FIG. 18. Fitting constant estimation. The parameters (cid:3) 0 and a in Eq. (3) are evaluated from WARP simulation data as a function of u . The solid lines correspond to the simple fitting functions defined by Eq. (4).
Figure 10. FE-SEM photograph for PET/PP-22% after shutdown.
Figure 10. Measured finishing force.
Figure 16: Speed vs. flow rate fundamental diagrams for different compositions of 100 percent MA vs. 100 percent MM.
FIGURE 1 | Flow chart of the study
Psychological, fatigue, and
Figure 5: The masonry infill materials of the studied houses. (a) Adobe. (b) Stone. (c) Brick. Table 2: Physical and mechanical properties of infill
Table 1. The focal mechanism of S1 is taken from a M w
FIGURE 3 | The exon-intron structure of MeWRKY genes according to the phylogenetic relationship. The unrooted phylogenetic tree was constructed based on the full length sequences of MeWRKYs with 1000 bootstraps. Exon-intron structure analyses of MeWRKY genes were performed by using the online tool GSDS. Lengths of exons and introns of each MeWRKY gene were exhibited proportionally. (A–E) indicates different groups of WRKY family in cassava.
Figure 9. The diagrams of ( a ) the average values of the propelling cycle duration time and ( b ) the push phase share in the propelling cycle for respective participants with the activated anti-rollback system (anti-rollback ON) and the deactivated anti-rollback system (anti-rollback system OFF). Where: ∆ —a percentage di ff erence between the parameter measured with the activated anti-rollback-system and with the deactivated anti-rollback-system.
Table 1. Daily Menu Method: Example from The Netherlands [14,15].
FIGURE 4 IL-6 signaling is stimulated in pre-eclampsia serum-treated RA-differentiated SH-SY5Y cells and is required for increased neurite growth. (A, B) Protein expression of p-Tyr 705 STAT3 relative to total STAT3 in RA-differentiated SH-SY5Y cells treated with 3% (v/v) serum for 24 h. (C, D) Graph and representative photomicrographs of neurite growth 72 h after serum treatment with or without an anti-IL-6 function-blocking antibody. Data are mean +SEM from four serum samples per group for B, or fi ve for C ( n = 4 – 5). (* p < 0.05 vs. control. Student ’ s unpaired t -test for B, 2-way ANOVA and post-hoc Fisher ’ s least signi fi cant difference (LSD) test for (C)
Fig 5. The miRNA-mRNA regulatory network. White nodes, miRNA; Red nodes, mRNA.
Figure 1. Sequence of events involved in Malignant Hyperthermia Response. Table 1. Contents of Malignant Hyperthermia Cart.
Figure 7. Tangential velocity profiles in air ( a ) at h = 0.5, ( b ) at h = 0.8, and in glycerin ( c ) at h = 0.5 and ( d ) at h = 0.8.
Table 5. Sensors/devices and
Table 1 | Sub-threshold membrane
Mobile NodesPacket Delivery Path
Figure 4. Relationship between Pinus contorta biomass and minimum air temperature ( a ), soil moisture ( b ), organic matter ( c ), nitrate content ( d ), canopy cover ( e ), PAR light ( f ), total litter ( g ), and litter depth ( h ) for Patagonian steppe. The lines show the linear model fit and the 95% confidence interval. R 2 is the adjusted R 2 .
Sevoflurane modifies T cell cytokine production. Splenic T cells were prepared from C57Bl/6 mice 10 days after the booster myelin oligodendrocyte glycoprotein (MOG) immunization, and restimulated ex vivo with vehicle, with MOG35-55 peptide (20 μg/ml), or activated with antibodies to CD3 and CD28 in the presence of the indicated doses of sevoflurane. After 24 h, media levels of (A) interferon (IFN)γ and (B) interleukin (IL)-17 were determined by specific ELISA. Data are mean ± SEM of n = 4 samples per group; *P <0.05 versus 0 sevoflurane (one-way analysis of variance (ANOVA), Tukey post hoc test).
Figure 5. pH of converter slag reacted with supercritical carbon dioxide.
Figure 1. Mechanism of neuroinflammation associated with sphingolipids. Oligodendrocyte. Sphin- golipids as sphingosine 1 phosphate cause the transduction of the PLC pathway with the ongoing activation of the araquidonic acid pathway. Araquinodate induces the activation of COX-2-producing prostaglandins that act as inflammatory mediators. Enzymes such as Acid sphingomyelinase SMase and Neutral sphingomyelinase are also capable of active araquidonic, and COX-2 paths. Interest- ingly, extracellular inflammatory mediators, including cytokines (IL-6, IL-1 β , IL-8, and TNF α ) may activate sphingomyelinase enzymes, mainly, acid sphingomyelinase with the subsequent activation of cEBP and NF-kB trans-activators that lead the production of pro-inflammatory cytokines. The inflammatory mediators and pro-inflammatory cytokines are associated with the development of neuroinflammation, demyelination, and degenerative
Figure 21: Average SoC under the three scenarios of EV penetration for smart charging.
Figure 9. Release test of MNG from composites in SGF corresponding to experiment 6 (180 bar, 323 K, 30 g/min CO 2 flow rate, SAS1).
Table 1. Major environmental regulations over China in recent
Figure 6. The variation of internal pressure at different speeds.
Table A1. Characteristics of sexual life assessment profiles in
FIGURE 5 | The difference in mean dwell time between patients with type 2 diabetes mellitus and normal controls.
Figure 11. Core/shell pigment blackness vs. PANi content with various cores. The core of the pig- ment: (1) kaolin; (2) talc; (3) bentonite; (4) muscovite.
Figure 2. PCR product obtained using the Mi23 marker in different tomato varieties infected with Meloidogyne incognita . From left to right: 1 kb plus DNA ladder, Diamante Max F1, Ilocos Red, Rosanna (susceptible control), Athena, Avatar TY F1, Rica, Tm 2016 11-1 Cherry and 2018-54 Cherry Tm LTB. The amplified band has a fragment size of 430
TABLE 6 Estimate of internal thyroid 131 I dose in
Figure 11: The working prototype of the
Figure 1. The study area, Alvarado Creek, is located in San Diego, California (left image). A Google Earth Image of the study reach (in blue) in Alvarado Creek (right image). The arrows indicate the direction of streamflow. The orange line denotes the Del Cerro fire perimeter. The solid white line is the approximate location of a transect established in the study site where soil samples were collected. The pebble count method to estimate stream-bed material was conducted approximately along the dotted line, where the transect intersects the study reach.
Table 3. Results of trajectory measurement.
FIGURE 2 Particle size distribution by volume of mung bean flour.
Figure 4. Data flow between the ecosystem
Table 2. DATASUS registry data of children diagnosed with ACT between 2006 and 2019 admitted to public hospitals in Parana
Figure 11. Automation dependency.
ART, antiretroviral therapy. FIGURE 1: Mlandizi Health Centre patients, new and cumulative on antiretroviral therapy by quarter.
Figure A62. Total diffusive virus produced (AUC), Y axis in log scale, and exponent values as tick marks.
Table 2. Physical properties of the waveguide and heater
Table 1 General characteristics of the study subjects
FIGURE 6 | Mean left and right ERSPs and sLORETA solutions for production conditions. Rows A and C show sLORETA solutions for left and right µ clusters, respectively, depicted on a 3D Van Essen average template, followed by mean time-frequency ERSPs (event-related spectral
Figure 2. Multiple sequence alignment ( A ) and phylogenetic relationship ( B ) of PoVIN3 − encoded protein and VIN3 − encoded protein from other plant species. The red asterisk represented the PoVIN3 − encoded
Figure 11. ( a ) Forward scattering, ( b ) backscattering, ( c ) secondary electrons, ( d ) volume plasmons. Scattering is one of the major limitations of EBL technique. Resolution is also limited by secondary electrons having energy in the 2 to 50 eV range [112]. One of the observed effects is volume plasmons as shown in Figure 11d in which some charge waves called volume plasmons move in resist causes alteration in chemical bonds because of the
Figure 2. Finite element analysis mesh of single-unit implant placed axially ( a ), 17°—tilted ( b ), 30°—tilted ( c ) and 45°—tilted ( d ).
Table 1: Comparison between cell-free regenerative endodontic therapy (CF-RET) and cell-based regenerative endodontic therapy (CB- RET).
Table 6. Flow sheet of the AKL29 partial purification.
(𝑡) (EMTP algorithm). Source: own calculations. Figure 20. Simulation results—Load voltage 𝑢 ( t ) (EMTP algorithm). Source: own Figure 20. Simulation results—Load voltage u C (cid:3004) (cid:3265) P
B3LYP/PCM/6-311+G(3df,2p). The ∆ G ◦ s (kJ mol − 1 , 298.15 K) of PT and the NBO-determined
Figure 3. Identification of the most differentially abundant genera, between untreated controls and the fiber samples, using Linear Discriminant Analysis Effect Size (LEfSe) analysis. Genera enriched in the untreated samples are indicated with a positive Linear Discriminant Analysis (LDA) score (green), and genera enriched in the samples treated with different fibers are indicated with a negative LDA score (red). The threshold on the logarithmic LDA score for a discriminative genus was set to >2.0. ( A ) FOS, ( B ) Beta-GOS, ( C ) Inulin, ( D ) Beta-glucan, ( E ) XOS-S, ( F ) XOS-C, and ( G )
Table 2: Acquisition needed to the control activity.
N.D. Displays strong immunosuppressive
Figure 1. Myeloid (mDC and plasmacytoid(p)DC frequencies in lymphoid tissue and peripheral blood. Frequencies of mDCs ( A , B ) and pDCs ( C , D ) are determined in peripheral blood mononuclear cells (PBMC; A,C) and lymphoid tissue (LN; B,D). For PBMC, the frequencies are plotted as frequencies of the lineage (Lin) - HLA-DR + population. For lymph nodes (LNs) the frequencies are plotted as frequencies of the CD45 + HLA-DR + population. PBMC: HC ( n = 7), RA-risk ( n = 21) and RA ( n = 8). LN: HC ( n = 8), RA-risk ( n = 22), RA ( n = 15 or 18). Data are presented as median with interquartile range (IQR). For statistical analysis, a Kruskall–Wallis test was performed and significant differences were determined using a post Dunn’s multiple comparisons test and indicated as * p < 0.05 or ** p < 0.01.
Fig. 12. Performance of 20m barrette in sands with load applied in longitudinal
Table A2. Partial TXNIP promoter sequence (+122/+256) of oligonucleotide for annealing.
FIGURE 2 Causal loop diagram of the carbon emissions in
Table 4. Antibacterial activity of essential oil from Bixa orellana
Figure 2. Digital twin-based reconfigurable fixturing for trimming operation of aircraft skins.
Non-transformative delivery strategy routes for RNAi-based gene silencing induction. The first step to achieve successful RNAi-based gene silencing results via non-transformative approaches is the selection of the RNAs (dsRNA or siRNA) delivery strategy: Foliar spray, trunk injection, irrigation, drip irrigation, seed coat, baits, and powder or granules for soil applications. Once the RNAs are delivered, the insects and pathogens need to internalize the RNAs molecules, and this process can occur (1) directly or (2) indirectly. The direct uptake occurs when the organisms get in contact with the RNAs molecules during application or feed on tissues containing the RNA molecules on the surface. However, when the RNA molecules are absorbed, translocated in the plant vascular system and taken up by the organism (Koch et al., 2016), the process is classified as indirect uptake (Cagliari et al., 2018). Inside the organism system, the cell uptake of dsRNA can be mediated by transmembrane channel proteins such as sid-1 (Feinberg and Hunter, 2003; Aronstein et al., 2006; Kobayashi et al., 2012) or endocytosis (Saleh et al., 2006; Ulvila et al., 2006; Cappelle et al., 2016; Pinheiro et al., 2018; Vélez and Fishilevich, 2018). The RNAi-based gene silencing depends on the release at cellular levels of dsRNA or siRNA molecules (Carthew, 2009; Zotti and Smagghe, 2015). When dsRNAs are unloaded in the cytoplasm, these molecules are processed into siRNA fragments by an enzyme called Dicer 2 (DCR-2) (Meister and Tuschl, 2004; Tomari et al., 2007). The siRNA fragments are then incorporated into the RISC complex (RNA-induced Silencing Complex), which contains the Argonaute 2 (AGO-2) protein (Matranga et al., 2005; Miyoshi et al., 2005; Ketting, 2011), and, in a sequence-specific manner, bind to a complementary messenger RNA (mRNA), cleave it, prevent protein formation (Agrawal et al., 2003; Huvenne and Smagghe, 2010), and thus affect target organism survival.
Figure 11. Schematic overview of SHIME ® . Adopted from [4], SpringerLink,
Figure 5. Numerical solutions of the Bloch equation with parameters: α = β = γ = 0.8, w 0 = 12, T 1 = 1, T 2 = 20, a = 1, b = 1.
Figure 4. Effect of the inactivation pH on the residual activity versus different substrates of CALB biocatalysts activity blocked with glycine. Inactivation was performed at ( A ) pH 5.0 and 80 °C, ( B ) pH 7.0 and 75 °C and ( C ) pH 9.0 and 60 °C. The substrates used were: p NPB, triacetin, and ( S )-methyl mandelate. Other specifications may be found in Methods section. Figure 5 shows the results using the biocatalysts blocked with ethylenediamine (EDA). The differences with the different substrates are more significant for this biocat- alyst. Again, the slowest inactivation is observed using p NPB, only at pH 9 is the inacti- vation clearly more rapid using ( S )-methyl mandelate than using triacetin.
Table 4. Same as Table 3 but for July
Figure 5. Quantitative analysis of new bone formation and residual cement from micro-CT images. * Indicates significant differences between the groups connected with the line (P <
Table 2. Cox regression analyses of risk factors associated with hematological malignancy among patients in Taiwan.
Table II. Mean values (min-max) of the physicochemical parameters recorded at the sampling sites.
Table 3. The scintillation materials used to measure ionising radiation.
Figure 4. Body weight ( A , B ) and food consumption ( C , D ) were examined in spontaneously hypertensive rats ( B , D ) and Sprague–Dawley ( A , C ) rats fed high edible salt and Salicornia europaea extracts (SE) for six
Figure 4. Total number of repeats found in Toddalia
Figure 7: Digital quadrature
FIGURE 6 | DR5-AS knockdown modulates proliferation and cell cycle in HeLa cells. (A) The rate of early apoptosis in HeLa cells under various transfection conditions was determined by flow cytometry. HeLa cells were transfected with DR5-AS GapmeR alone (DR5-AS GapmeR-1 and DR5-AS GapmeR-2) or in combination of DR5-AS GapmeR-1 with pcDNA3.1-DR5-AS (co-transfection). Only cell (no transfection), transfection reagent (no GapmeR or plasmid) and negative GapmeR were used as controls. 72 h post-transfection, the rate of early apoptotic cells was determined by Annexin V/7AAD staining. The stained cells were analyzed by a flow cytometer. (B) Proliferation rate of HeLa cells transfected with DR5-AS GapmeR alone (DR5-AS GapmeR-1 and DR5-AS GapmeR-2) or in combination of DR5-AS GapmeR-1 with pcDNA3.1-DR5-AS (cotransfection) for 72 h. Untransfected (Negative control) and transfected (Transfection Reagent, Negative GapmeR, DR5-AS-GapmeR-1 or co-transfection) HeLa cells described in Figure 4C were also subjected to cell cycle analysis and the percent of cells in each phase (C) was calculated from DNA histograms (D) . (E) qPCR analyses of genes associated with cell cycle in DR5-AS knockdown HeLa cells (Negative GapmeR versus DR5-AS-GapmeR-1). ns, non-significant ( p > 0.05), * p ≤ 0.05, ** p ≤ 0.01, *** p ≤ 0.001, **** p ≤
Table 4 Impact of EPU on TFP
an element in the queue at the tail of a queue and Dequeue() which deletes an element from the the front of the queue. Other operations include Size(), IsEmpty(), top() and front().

* Task statement *
From the records above, return each line that has the string "Physical".

* Reply to the exercise *
Figure 5: The masonry infill materials of the studied houses. (a) Adobe. (b) Stone. (c) Brick. Table 2: Physical and mechanical properties of infill
Table 2. Physical properties of the waveguide and heater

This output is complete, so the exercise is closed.